OFAI

OFAI Multimodal Task Description (MMTD) Corpus

The MMTD Corpus is a collection of 4 task-oriented datasets comprising audio (German), video and multimodal annotations. The respective datasets will be successively made available to the research community. For privacy reasons, however, only the annotations are public.

Details about how the data was collected can be found in Gross & Krenn. The OFAI Multimodal Task Description Corpus. LREC 2016. The data are licensed under Creative Commons Attribution-NonCommercial-ShareAlike 4.0 International (CC BY-NC-SA 4.0). This license allows you to use the data free of charge for non-commercial purposes. You may modify and redistribute the data as long as you keep the attribution to the original in all the files, publish your work under the same licencse and cite Gross & Krenn 2016.

List of Datasets

  • Dataset 1 (released) is a collection of tasks where a human tutor arranges and rearranges fruit on a table, and explains what (s)he is doing to a camera for an anonymous learner to replicate the task. The dataset comprises scenes from 22 tutors. The data contain timestamps for each annotation and the begin time and the end time of the annotation are the first two entries in a row.
    The annotations are sorted by their tier and the following tiers are annotated in the following order:
    • transliteration
    • part-of-speech tags
    • where the eye gaze of the instructor is directed at
    • the type of gesture used by the instructor and what it depicts
    • the relevant object (e.g. 'Banane' when 'Banane' or a pronoun referring to 'Banane' is uttered)
    • touch hand: the object, the instructor is currently touching or holding
    • touch ground: information about which objects are currently lying on the ground (table, plate, paper) or are off the ground. For instance: "+Erdbeere|Birne|Banane:ground=Teller" stands for 'the strawberry, pear and banana are lying on the plate'; "-Erdbeere:ground1=Teller:ground2=Blatt Papier" stands for 'the strawberry has left the plate and is put on the sheet of paper'; "-Erdbeere:ground=Teller" stands for 'the strawberry is taken from the plate and then is again put back on the plate'
    • move object: the object which is currently moved and where to it is moved, for example: "Banane:onto=Blatt Papier" stands for 'the banana is moved onto the sheet of paper'; "Birne:nextto=Erdbeere" stands for 'the pear is moved next to the strawberry';
  • In Dataset 2, pairs of instructor and learner collaboratively move a single object. The dataset comprises data from 22 human-human pairs.
  • Dataset 3 (HHI released) is a collection of multimodal scenes where a tutor explains to a copresent human (HHI) or robot (HRI) how to mount a tube in a box with holdings.
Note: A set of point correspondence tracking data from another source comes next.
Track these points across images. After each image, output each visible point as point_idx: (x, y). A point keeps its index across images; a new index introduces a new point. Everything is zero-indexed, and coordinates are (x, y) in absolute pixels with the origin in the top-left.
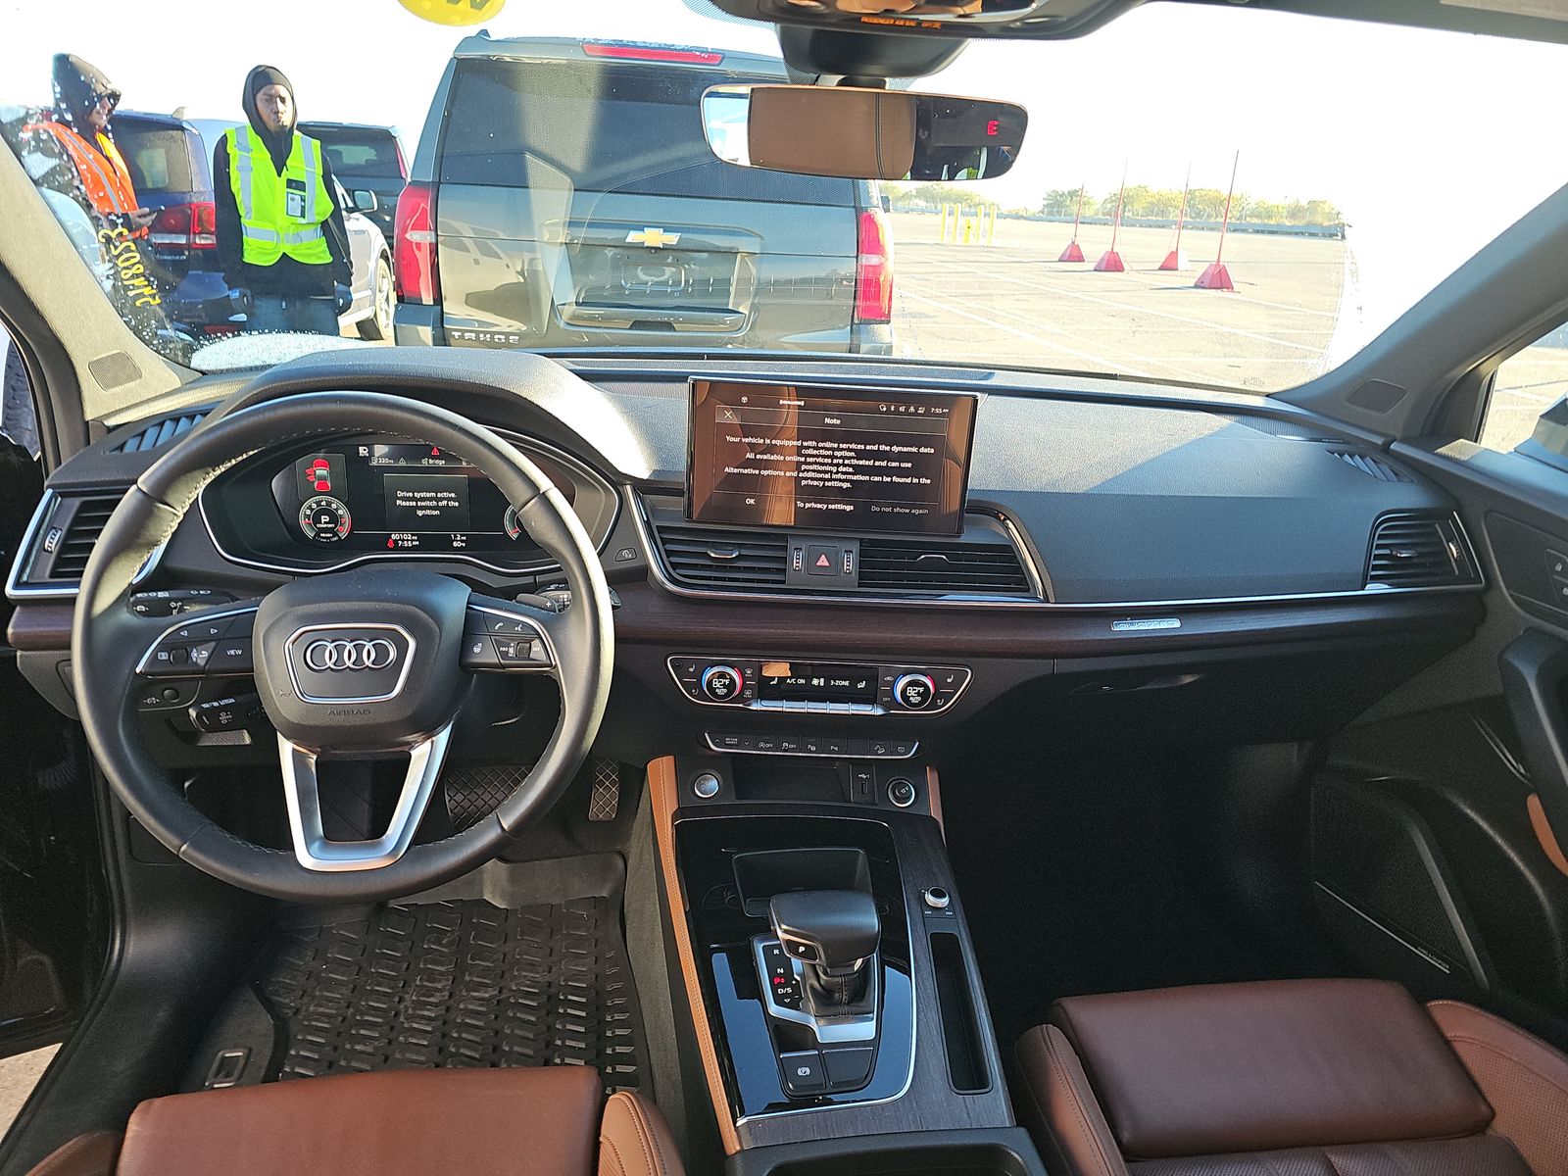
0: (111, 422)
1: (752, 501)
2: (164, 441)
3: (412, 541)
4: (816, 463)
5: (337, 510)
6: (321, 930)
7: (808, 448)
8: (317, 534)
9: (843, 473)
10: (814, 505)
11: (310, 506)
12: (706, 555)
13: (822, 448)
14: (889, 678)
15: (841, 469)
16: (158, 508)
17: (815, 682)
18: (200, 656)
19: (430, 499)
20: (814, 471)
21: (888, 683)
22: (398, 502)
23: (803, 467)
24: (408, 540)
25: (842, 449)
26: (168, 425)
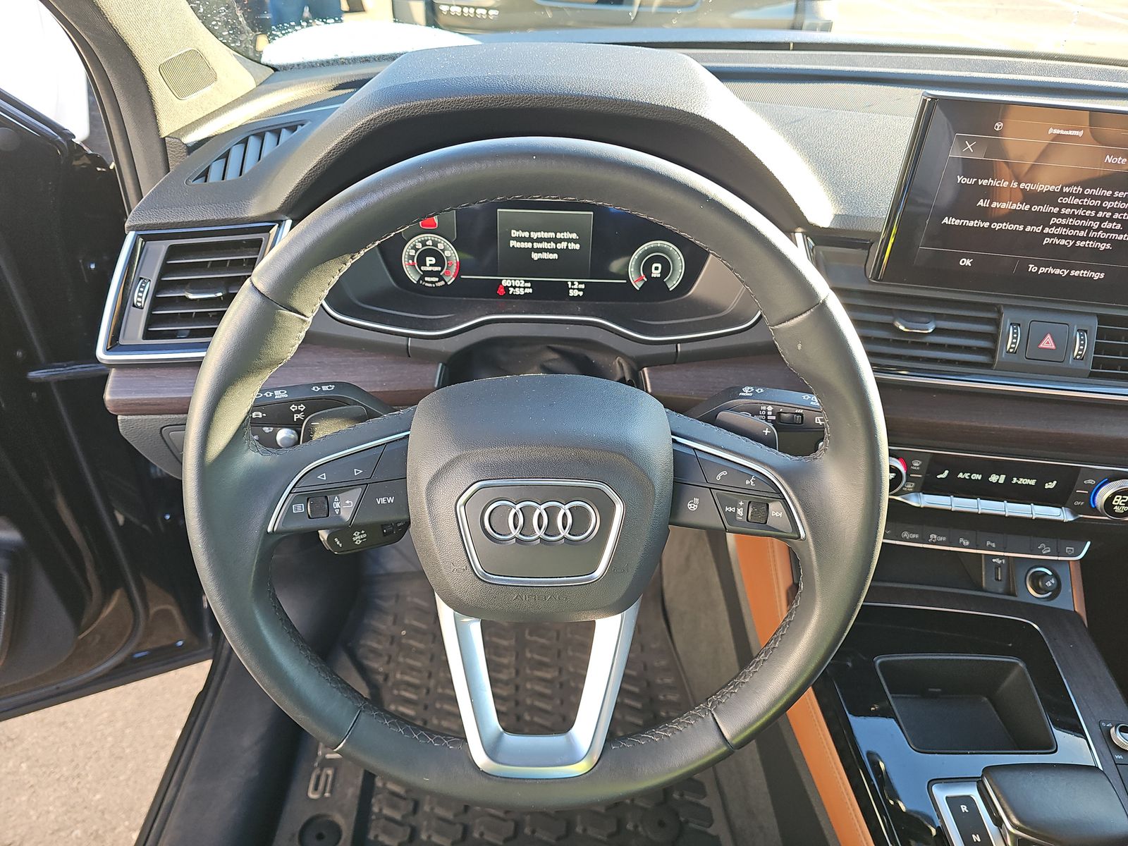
0: (190, 139)
1: (968, 262)
2: (250, 168)
3: (524, 288)
4: (1073, 216)
5: (443, 250)
6: (398, 597)
7: (1068, 195)
8: (422, 278)
9: (1106, 231)
10: (1051, 270)
11: (415, 245)
12: (891, 327)
13: (1088, 196)
14: (1091, 482)
15: (1106, 225)
16: (281, 315)
17: (994, 478)
18: (345, 507)
19: (548, 240)
20: (1066, 226)
21: (1089, 487)
22: (513, 243)
23: (1054, 220)
24: (520, 287)
25: (1118, 199)
26: (253, 143)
The dataset comprises data from 16 human-human pairs and 6 human-robot pairs. The data contain timestamps for each annotation and the begin time and the end time of the annotation are the first two entries in a row.
    The annotations are sorted by their tier and the following tiers are annotated in the following order:
    • transliteration
    • part-of-speech tags
    • where the eye gaze of the instructor is directed at
    • the type of gesture used by the instructor and what it depicts
    • the relevant object (e.g. 'green and yellow marker' when 'the thing' is uttered)
    • the object, the instructor is currently holding or still holding (still holding refers to objects, which the instructor has still in his/her hands although he/she has grasped another object in the meantime),
    • information about the object / target where another object currently moves
    • metadescriptions, e.g. summarizations at the beginning of the task or statements with regards to their own performance
  • Dataset 4 represents a navigation task where a human tutor explains to a human (HHI) or robot (HRI) how to move from location A to location B. The dataset comprises scenes from 16 human-human pairs and 6 human-robot pairs.